Rev Paul Baba Amaytus – Missionary to Salaga
“After our graduation and appointment, I was sent to Salaga as a missionary, where I inherited two churches with church buildings. These were the Salaga and Kasawurape branches.

“Despite the “Become Who You Can Become” policy, we were not left as orphans to suffer on the mission field. Various support was made available to us right from the start of the mission. I was given a three-bedroom apartment, a motorbike, and monthly allowances until my mission could take care of me.”

“I have been two years on the mission field and being motivated by the policy of “BECOME WHO YOU CAN BECOME,” I have planted six Churches in addition to the two I inherited. I have planted churches in Okpando, Kumdi, Kojoboni, Kalendi, Bujai and Kpandai. By The grace of God, we now have eight branches under The Salaga Missions. Not only that, but as a result of Bishop Dag’s vision for churches to have buildings, all my eight branches have church buildings.
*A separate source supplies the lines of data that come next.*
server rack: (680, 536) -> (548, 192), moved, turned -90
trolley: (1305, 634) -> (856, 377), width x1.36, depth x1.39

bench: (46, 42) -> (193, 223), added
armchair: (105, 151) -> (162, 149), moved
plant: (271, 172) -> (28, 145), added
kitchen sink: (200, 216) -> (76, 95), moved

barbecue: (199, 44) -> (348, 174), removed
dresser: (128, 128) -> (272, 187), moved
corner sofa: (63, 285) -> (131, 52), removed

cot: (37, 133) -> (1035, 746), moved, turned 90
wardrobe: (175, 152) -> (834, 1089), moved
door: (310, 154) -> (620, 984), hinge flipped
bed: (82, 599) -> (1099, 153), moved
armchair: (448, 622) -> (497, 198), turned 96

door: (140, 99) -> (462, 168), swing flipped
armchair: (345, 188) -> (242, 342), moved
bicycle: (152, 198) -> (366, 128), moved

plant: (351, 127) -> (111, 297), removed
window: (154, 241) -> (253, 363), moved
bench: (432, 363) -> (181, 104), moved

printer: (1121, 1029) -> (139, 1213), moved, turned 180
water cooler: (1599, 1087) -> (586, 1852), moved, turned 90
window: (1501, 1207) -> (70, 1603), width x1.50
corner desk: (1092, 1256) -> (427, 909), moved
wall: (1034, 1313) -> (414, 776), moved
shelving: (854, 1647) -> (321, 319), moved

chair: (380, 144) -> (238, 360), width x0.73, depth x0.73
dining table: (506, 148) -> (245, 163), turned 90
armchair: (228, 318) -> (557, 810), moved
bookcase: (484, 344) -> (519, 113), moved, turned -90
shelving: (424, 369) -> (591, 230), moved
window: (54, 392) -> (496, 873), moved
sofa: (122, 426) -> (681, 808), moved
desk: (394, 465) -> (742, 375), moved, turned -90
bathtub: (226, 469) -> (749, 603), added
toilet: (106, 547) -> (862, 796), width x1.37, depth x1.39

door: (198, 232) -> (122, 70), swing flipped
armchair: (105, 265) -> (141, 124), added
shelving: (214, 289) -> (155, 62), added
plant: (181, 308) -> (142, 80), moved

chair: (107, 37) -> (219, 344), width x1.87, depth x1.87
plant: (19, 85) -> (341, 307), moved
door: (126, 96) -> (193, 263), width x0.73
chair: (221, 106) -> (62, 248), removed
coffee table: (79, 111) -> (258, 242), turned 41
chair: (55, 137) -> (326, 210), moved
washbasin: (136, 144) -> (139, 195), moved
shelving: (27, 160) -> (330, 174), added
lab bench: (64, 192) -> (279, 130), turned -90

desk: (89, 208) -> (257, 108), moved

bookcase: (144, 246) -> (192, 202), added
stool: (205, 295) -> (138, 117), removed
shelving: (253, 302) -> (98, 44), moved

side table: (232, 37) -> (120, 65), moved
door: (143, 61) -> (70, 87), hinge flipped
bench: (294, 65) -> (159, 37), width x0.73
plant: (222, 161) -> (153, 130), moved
The Salaga Missions now has an average attendance of 350.”

How they have achieved personal prosperity on the mission field by buying lands, building personal houses, building and owning schools and travelling abroad

Rev Daniel Kharis Boateng – Missionary to Kpandai
When it comes to leading people, through following Bishop Dag’s teachings, I’ve also been able to lead my members from a classroom into our own church building with seven more branches, and an attendance of over 500 members, by the grace of God. Today, through the same strong leadership I copied from Bishop Dag, I have six church buildings in different locations in the Kpandai District. Having been involved in building of the churches, I’ve acquired so much experience that I’ve also been able to build 15-unit classrooms, 3 offices and washrooms for our mission school which I started myself in September 2015. This school is my own project born out of the grace on our denomination but not connected to my church work. Not only that, but by God’s grace, I’m also building my personal four-bedroom house right in Kpandai, now at the roofing level. Indeed, I have now become like Jacob. I came with my two bags of luggage to Kpandai, but now, God has prospered me on the mission!”

My lifelong dream was to travel abroad and to end the cycle of poverty and sufferings in my family. I did whatever I could and even tried to stow away in a ship in Abidjan but to no avail. But as a missionary in the UD-OLGC, Bishop Dag took me to South Korea for the Church Growth Conference, an experience of a lifetime! I remember how he took all of us, the pastors he had taken to Korea, to the riverside in Seoul for a chat! He spoke to us and encouraged us, pointing out interesting landmarks to us, and teaching us how to lead ourselves into prosperity no matter where we lived. I cannot forget that experience!

Today, I also have relationships with international ministers with whom I am still in contact! Woooow! What a blessing! Everything I had wanted and dreamed to have back in the day, now as I am serving the Lord under Bishop Dag’s ministry, I’m getting them one after the other without sweat!”